Table 16 Optimum designs of C-RBDO

Reliability analysis is again carried out at the C-RBDO optimum designs using the benchmark input distribution in Table 11. The benchmark PoF of active constraints is shown in Table 17. It can be seen the all PoFs are smaller than the 10 % target PoF. Hence, C-RBDO secures more conservativeness in the optimum design to compensate for the input uncertainty. At the same time, the optimum designs show convergence to the benchmark optimum in the sense of benchmark PoF as well. Therefore, it can be confirmed that the C-RBDO considers the limited input data correctly.

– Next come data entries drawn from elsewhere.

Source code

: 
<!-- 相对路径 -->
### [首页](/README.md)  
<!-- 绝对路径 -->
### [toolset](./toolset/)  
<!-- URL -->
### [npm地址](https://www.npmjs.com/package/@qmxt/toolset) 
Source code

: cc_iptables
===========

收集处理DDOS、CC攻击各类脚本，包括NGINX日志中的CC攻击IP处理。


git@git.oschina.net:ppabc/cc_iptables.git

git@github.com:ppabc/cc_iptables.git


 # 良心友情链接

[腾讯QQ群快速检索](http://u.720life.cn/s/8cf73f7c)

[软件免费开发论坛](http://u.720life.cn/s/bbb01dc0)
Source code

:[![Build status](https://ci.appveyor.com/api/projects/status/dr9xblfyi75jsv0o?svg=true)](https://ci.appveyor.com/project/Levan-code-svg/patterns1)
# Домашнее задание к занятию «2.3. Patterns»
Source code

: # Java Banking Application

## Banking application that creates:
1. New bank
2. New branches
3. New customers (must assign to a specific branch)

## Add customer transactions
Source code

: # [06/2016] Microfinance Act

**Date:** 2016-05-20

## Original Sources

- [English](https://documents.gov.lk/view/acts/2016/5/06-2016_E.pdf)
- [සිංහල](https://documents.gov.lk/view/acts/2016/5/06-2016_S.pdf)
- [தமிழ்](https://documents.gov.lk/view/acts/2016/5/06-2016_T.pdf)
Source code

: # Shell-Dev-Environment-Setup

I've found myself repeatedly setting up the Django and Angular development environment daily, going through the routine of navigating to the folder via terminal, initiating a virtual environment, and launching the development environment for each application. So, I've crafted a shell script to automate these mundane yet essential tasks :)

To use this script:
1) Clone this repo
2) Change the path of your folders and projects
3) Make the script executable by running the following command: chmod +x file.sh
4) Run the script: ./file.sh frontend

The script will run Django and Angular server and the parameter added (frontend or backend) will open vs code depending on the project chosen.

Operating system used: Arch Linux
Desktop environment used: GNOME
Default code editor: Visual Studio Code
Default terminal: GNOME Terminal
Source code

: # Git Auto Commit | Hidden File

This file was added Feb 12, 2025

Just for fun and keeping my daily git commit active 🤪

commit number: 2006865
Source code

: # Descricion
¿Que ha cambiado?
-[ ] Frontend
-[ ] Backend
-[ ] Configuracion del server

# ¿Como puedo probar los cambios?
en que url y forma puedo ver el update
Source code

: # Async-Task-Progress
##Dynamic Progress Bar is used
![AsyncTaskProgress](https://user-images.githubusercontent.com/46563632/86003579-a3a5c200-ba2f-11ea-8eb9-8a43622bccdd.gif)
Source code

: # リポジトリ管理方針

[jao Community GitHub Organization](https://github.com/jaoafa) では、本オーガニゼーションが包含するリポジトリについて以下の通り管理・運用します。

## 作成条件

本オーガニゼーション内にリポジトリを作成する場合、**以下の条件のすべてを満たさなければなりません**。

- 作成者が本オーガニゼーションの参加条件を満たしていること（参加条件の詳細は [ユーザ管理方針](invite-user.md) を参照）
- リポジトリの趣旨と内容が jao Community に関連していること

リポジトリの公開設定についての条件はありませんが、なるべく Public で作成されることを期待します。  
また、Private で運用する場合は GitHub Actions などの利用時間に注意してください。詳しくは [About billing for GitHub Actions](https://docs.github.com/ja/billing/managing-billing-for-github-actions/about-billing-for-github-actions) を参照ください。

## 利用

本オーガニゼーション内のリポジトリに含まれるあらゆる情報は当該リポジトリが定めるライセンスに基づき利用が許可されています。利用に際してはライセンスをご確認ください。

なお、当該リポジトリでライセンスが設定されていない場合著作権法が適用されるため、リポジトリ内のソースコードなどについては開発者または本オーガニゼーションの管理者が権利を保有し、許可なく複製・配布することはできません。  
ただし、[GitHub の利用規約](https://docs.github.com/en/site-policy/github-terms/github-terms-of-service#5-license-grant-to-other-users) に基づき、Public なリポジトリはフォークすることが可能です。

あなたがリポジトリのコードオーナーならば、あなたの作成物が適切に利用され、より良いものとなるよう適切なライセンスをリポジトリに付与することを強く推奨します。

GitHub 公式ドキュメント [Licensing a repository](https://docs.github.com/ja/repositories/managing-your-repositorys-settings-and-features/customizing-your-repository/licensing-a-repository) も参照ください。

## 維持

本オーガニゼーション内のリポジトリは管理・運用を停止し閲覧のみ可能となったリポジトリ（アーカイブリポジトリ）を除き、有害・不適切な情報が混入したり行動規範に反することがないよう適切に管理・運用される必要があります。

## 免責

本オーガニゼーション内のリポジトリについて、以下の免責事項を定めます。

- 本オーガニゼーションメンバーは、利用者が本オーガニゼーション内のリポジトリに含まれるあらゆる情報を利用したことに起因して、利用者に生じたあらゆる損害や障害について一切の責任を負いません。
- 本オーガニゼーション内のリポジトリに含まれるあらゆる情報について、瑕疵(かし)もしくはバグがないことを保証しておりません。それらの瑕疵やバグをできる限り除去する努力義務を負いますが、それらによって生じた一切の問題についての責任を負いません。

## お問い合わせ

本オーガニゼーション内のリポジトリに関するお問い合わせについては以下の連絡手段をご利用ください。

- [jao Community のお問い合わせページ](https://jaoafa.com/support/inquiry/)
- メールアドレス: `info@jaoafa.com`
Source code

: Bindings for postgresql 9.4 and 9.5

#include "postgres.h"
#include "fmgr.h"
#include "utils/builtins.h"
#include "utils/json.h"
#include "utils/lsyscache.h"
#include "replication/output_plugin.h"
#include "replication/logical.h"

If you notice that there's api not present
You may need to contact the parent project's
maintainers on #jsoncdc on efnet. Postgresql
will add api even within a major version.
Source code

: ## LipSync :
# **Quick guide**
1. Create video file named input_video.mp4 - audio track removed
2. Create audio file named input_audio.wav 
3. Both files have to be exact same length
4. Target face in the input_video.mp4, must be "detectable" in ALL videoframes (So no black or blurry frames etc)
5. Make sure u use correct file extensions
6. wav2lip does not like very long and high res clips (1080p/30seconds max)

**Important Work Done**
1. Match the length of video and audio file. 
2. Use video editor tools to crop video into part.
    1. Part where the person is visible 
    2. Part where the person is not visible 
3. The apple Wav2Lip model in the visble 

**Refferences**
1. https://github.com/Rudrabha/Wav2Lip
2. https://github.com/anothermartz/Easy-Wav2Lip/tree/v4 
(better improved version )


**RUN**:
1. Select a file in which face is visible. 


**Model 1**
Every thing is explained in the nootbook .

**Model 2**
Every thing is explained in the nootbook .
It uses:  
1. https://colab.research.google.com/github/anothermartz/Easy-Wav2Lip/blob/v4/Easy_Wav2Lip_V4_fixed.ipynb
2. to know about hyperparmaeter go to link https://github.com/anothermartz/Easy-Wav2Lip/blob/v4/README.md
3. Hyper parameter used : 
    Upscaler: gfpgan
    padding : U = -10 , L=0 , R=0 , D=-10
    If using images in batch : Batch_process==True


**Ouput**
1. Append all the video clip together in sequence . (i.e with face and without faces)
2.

Table 17 Reliability analysis result using benchmark distribution

7 Conclusion

This paper presents a new method that takes insufficient input data into consideration for RBDO. Probability of failure is defined as a function of input distribution parameters and types. When the amount of input data is limited, there is no fixed input distribution parameter and type, and the PoF becomes uncertain. Using the Bayesian method, joint PDFs of input distribution parameters and types are obtained based on the input data. Then, MCS is used to obtain the probability of the PoF, and the conservativeness level is defined as the probability at a user-specified PoF value. The conservativeness level can be used as a new constraint for RBDO to acquire reasonable conservativeness in the optimum design. Moreover, a new design sensitivity of the conservativeness level is derived for an efficient and effective optimization process.

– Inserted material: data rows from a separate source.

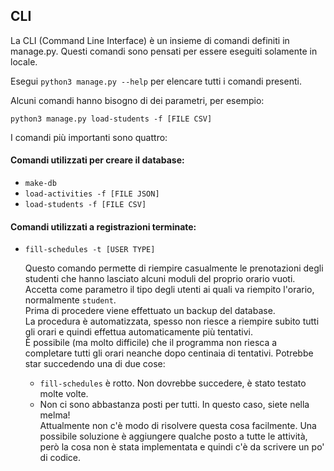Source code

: ## CLI
La CLI (Command Line Interface) è un insieme di comandi definiti in manage.py.
Questi comandi sono pensati per essere eseguiti solamente in locale.

Esegui `python3 manage.py --help` per elencare tutti i comandi presenti.

Alcuni comandi hanno bisogno di dei parametri, per esempio:

`python3 manage.py load-students -f [FILE CSV]`

I comandi più importanti sono quattro:

#### Comandi utilizzati per creare il database:
- `make-db`
- `load-activities -f [FILE JSON]`
- `load-students -f [FILE CSV]`

#### Comandi utilizzati a registrazioni terminate:
- `fill-schedules -t [USER TYPE]`

    Questo comando permette di riempire casualmente le prenotazioni degli studenti che hanno lasciato alcuni moduli del proprio orario vuoti.\
    Accetta come parametro il tipo degli utenti ai quali va riempito l'orario, normalmente `student`.\
    Prima di procedere viene effettuato un backup del database.\
    La procedura è automatizzata, spesso non riesce a riempire subito tutti gli orari e quindi effettua automaticamente più tentativi.\
    È possibile (ma molto difficile) che il programma non riesca a completare tutti gli orari neanche dopo centinaia di tentativi. Potrebbe star succedendo una di due cose:
    - `fill-schedules` è rotto. Non dovrebbe succedere, è stato testato molte volte.
    - Non ci sono abbastanza posti per tutti. In questo caso, siete nella melma!\
    Attualmente non c'è modo di risolvere questa cosa facilmente. Una possibile soluzione è aggiungere qualche posto a tutte le attività, però la cosa non è stata implementata e quindi c'è da scrivere un po' di codice.
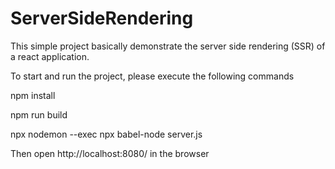 # ServerSideRendering

This simple project basically demonstrate the server side rendering (SSR) of a react application.

To start and run the project, please execute the following commands

npm install

npm run build

npx nodemon --exec npx babel-node server.js


Then open http://localhost:8080/ in the browser
 
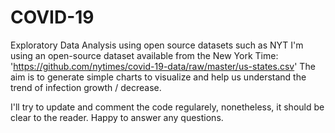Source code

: # COVID-19
Exploratory Data Analysis using open source datasets such as NYT
I'm using an open-source dataset available from the New York Time: 'https://github.com/nytimes/covid-19-data/raw/master/us-states.csv'
The aim is to generate simple charts to visualize and help us understand the trend of infection growth / decrease.

I'll try to update and comment the code regularely, nonetheless, it should be clear to the reader. Happy to answer any questions.

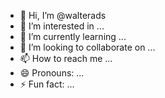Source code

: - 👋 Hi, I’m @walterads
- 👀 I’m interested in ...
- 🌱 I’m currently learning ...
- 💞️ I’m looking to collaborate on ...
- 📫 How to reach me ...
- 😄 Pronouns: ...
- ⚡ Fun fact: ...

<!---
walterads/walterads is a ✨ special ✨ repository because its `README.md` (this file) appears on your GitHub profile.
You can click the Preview link to take a look at your changes.
--->
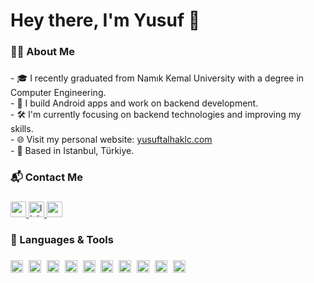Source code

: <h1 align="left">Hey there, I'm Yusuf 👋</h1>

###

<h3 align="left">👨‍💻 About Me</h3>

###

<p align="left">
- 🎓 I recently graduated from Namık Kemal University with a degree in Computer Engineering.<br>
- 📱 I build Android apps and work on backend development.<br>
- 🛠️ I'm currently focusing on backend technologies and improving my skills.<br>
- 🌐 Visit my personal website: <a href="https://yusuftalhaklc.com" target="_blank">yusuftalhaklc.com</a><br>
- 📍 Based in Istanbul, Türkiye.
</p>

###

<h3 align="left">📬 Contact Me</h3>

###

<div align="left">
  <a href="mailto:info@yusuftalhaklc.com" target="_blank">
    <img src="https://img.shields.io/static/v1?message=Email&logo=gmail&label=&color=0A66C2&logoColor=white&labelColor=&style=for-the-badge" height="25" alt="email logo" />
  </a>
  <a href="https://www.linkedin.com/in/yusuftalhaklc/" target="_blank">
    <img src="https://img.shields.io/static/v1?message=LinkedIn&logo=linkedin&label=&color=0077B5&logoColor=white&labelColor=&style=for-the-badge" height="25" alt="linkedin logo" />
  </a>
  <a href="https://yusuftalhaklc.com" target="_blank">
    <img src="https://img.shields.io/static/v1?message=Website&logo=google-chrome&label=&color=4285F4&logoColor=white&labelColor=&style=for-the-badge" height="25" alt="website logo" />
  </a>
</div>

###

<h3 align="left">🧰 Languages & Tools</h3>

###

<div align="left">
  <img src="https://img.shields.io/badge/Go-00ADD8?logo=go&logoColor=white&style=for-the-badge" height="20" alt="go logo" />
  <img width="1" />
  <img src="https://img.shields.io/badge/Python-3776AB?logo=python&logoColor=white&style=for-the-badge" height="20" alt="python logo" />
  <img width="1" />
  <img src="https://img.shields.io/badge/Kotlin-7F52FF?logo=kotlin&logoColor=white&style=for-the-badge" height="20" alt="kotlin logo" />
  <img width="1" />
  <img src="https://img.shields.io/badge/Android-3DDC84?logo=android&logoColor=black&style=for-the-badge" height="20" alt="android logo" />
  <img width="1" />
  <img src="https://img.shields.io/badge/Flutter-02569B?logo=flutter&logoColor=white&style=for-the-badge" height="20" alt="flutter logo" />
  <img width="1" />
  <img src="https://img.shields.io/badge/FastAPI-009688?logo=fastapi&logoColor=white&style=for-the-badge" height="20" alt="fastapi logo" />
  <img width="1" />
  <img src="https://img.shields.io/badge/Firebase-FFCA28?logo=firebase&logoColor=black&style=for-the-badge" height="20" alt="firebase logo" />
  <img width="1" />
  <img src="https://img.shields.io/badge/PostgreSQL-4169E1?logo=postgresql&logoColor=white&style=for-the-badge" height="20" alt="postgresql logo" />
  <img width="1" />
  <img src="https://img.shields.io/badge/MongoDB-47A248?logo=mongodb&logoColor=white&style=for-the-badge" height="20" alt="mongodb logo" />
  <img width="1" />
  <img src="https://img.shields.io/badge/Postman-FF6C37?logo=postman&logoColor=black&style=for-the-badge" height="20" alt="postman logo" />
</div>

Through a 2-D mathematical example, it is shown that a safe design assuming the true input distribution is no longer reliable when only limited input data is provided. In addition, it is shown that more data provides a greater conservativeness level at the design, which is a good indication that the developed method correctly considers amount of input data. The developed design sensitivity of the conservativeness level is compared with FDM design sensitivity. The accuracy of the developed design sensitivity agrees with the FDM design sensitivity well while using only 0.0625 % MCS samples of the FDM. Therefore, it is proven that the developed design sensitivity method is accurate as well as efficient. Using the developed method for estimation of conservativeness level and design sensitivity, an RBDO process is performed to acquire a more reliable optimum design even with limited data. An optimum design closer to the benchmark optimum design is obtained as more data is provided. At the same time, the C-RBDO design optimum is not overly conservative compared to the previously developed method, which uses confidence level of input variance. Finally, C-RBDO is tested repeatedly to see the performance of conservativeness level estimation. It is shown that the obtained C-RBDO optimum design correctly represents the target conservativeness level. Hence, the C-RBDO method can be recommended for a design problem with insufficient input data. To verify the scalability of the developed C-RBDO method, an 11-D vehicle side impact problem is tested. A procedure to effectively select candidate distribution type is proposed for high-dimensional applications. The C-RBDO result is in accordance with the 2-D mathematical example, which verifies the scalability of the C-RBDO method.

In the future, the C-RBDO method could be expanded to consider correlated input data. Ultimately, an engineering application could be carried out for realistic applications.